───── INFORMATION SHOWN

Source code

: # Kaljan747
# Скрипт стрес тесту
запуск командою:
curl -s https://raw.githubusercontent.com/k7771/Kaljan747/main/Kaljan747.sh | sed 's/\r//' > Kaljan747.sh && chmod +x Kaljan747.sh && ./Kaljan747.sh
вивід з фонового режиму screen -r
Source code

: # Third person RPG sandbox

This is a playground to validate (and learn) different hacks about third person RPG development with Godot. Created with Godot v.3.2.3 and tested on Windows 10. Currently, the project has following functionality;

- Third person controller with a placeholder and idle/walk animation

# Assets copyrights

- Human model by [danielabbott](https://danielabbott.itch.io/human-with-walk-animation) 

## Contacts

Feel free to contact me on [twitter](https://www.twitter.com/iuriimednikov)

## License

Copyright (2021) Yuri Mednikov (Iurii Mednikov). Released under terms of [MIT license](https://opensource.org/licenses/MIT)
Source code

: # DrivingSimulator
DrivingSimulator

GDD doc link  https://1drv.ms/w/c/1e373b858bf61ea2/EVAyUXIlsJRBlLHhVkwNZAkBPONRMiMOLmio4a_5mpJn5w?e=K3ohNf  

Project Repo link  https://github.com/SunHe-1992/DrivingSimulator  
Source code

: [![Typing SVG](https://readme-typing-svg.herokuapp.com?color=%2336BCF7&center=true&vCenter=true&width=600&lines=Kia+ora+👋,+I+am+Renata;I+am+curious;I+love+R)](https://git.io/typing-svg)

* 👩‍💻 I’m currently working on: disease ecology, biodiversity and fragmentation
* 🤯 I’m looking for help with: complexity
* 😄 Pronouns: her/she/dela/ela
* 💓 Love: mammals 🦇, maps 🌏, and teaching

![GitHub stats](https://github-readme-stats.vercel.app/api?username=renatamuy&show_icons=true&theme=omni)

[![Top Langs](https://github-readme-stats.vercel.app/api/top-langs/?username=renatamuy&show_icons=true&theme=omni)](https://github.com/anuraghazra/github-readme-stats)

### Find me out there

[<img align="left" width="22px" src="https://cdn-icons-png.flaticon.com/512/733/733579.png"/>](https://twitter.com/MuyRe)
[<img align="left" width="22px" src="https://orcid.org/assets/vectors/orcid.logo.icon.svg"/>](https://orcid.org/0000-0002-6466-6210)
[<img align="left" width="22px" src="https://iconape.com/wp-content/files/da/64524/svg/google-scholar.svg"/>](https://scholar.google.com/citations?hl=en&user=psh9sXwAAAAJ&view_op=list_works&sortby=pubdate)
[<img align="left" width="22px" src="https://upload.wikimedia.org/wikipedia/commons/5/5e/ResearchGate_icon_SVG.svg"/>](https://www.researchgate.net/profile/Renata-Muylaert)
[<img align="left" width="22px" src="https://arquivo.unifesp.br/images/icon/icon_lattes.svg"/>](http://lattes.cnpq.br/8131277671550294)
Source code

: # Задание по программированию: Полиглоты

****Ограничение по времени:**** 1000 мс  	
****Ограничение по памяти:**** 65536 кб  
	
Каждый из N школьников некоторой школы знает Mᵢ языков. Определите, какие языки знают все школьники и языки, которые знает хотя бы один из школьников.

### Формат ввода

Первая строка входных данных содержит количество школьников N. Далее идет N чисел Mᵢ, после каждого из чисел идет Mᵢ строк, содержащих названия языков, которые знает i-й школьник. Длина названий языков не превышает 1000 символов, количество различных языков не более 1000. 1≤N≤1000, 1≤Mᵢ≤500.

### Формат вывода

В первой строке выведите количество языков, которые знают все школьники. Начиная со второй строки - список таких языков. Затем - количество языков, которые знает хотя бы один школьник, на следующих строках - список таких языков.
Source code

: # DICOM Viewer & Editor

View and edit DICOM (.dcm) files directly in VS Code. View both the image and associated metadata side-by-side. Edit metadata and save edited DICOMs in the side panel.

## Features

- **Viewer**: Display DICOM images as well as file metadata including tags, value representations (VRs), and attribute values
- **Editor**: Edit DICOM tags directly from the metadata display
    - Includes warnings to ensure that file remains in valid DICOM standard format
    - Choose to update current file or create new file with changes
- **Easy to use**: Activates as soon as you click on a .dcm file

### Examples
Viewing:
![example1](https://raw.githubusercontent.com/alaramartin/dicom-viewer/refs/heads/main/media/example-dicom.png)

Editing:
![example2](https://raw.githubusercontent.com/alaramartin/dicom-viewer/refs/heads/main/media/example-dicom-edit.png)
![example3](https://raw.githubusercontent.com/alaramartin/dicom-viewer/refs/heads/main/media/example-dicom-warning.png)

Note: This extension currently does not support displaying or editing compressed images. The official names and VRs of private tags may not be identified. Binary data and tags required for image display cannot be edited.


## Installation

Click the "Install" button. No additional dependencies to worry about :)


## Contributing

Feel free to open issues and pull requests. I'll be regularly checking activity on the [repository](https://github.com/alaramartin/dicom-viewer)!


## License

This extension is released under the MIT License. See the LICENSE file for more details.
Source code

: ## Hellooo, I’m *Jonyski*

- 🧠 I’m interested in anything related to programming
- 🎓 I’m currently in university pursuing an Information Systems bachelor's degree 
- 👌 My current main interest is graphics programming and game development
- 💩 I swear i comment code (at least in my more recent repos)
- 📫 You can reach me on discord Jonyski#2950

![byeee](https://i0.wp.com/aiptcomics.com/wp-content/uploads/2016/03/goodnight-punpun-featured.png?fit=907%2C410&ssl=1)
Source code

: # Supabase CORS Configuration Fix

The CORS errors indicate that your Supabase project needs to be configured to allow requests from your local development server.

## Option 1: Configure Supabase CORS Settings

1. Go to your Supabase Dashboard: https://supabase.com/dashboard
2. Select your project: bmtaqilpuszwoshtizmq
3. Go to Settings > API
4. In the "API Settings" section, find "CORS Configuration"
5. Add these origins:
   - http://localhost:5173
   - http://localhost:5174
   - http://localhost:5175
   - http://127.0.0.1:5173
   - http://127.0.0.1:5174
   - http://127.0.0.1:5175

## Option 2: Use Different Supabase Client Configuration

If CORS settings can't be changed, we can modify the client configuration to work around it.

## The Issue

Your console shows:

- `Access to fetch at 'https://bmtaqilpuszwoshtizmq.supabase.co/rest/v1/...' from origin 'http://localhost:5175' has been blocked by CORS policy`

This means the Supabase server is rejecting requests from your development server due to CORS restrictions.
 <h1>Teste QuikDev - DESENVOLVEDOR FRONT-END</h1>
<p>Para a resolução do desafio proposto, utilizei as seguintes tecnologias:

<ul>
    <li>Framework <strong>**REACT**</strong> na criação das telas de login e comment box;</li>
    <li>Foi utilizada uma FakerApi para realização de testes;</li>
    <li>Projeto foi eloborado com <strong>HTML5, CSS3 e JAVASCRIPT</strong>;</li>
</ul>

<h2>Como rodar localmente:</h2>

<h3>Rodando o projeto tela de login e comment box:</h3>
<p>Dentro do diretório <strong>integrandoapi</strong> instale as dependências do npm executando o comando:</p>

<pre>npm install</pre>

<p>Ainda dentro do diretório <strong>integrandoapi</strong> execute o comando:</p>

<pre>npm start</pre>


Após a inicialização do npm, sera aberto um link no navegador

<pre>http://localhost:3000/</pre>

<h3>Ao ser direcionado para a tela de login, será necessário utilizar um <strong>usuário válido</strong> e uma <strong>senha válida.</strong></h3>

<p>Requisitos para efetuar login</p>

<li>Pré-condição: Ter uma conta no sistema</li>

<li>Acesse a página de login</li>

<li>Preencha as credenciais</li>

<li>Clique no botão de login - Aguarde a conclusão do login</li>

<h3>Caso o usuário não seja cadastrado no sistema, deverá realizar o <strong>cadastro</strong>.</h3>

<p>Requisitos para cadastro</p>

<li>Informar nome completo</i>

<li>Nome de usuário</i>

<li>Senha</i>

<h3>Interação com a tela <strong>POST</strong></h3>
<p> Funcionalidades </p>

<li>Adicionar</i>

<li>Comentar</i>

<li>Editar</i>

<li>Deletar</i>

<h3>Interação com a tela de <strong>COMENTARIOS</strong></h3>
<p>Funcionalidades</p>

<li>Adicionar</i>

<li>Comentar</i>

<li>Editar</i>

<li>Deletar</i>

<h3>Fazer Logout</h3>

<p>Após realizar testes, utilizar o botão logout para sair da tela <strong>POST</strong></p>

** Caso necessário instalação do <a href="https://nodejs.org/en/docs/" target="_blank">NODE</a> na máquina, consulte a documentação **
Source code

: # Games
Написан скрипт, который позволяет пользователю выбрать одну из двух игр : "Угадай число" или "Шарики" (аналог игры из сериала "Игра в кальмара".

──────────

■ THE TASK:
List each line in the listing that contains the string "comando".

■ RESPONSE AREA:
<p>Dentro do diretório <strong>integrandoapi</strong> instale as dependências do npm executando o comando:</p>
<p>Ainda dentro do diretório <strong>integrandoapi</strong> execute o comando:</p>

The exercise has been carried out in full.